[WORK REQUEST]
Exact reproduction of all the entries is required, without any of their pictures.

[Saved data entries]
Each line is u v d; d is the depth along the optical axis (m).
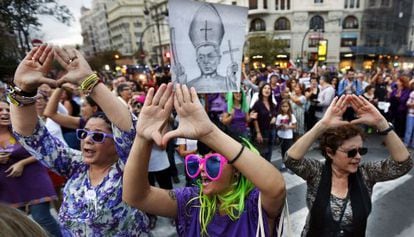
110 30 96.38
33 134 1.56
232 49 1.14
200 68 1.10
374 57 39.81
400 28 37.88
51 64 1.26
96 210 1.55
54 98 3.09
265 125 5.05
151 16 61.47
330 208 1.63
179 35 1.06
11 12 9.55
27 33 10.31
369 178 1.75
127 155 1.44
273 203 1.07
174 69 1.07
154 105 0.98
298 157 1.68
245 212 1.22
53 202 3.41
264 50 34.94
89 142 1.57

[SOLUTION]
Each line is u v d; d is the depth along the optical axis (m).
110 30 96.38
33 134 1.56
232 49 1.14
200 68 1.10
374 57 39.81
400 28 37.88
51 64 1.26
96 210 1.55
54 98 3.09
265 125 5.05
151 16 61.47
330 208 1.63
179 35 1.06
11 12 9.55
27 33 10.31
369 178 1.75
127 155 1.44
273 203 1.07
174 69 1.07
154 105 0.98
298 157 1.68
245 212 1.22
53 202 3.41
264 50 34.94
89 142 1.57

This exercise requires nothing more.